■ READING TEXT ■
-*-*-

Of course, NOTLD was a paradigm shifter, changing the image of clumsy voodoo servants and mindless murderers who followed the orders of their masters into clumsy flesh eaters free roaming the countryside (and malls, natch). This became the standard for years, through the likes of Children Shouldn’t Play with Dead Things (1973) and Return of the Living Dead (1985; including sequels).  While just a bit more limber in these later films, a sheriff from NOTLD said it best with “Yeah, they're dead. They're all messed up.

However, once again things took an evolutionary leap with the Brit flick, 28 Days Later... (2002; not to be confused with Sandra Bullock’s 2000 mind-numbing-zombie-like-inducing 28 Days). In this flick, a virus turns people into violent and swift flesh eaters… but they’re still alive! This story is almost copied in another, more recent British release, The Devil’s Playground (2010), which actually inspired this column.

-*-*-

[Pose landmark coordinates]
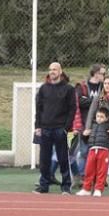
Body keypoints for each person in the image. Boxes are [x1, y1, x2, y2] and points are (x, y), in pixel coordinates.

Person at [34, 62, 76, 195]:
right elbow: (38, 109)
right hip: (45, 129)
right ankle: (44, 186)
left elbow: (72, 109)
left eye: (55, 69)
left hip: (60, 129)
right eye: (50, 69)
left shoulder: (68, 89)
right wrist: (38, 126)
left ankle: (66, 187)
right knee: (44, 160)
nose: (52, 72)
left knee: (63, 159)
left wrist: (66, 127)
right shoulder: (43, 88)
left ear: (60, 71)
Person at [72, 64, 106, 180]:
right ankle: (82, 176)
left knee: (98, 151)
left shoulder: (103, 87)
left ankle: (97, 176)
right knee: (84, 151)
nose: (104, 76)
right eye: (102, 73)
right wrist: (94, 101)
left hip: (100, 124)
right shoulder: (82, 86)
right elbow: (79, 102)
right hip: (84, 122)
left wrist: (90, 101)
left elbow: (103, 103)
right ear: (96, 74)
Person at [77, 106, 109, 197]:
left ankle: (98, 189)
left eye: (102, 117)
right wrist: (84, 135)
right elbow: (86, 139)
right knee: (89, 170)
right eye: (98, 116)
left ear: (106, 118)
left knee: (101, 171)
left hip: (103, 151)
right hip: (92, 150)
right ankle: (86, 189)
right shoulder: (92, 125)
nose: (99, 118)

-*-*-

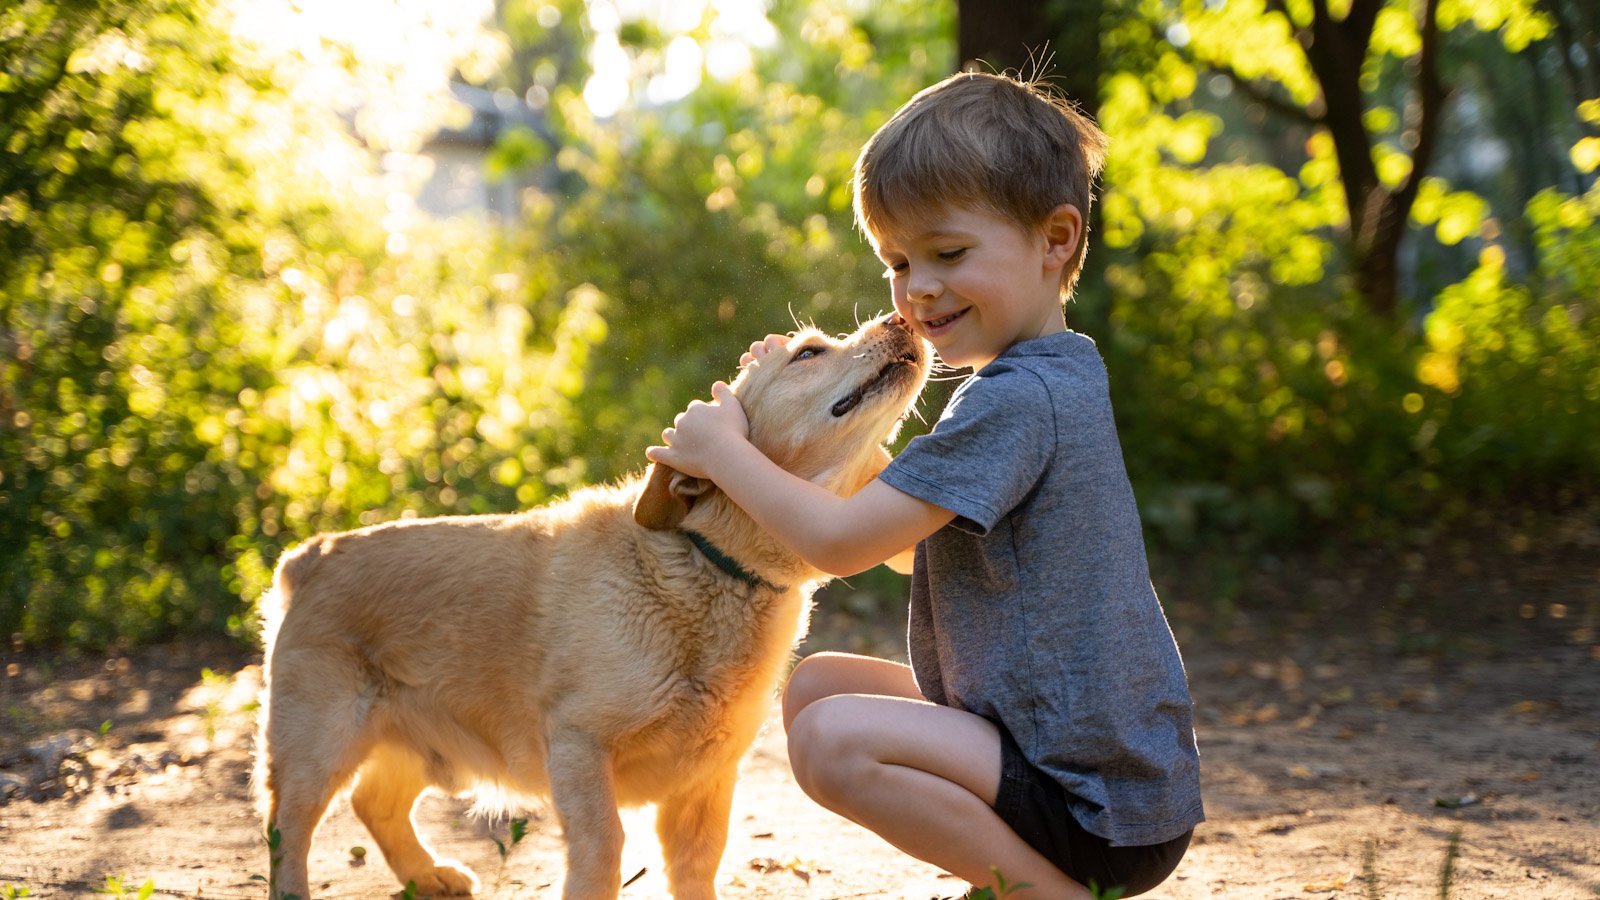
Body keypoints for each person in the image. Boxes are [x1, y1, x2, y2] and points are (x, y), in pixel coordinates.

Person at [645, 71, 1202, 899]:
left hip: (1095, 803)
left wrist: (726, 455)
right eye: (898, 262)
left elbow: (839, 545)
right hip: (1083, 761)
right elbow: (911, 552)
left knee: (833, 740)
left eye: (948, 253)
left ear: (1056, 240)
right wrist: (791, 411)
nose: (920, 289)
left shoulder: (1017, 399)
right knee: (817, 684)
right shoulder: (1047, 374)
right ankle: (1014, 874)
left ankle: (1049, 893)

-*-*-

■ REQUIRED WORK ■
A - According to the text on zombie films, which British release inspired the column?
B - Carry the zombie film text forward from its final sentence.

■ RESPONSES FOR EACH TASK ■
A - The Devil's Playground (2010).

B -
Slow zombies
Films like 28 Days Later... ignited a familiar question asked of horror fans recently, “Do you favour slow zombies or fast zombies?” An example of this is the documentary, The Walking Dead Girls! In fact, if you search the Web with this question, you will get many links on the topic. But I have an issue with this. First, let me admit that I like the viral running around fast eating people films; in some ways they are more exciting, though sometimes the editing and shaky camera used by seemingly everyone who does a story like this can be annoying, even if it doesn’t produce motion sickness. At least with a slow creature (or horde, as sometimes happens), you get to see the people get ripped to pieces (a nod to Tom Savini here), rather than a quick shot in edits, often in shadows or the corner of the frame for shock value. Give me a full-on, non-CGI appliance so we can to see some action, rather than shake it (apologies to the Flamin’ Groovies).

Essentially, the definition of a zombie, as is stated in part by Wikipedia, is “an animated corpse brought back to life…” In other words, from the voodoo to the flesh eating kind, a zombie is basically the dead arisen. However, in the later, faster versions, the attackers are not dead, merely infected, making them – er – hungry. We need a different word for this situation.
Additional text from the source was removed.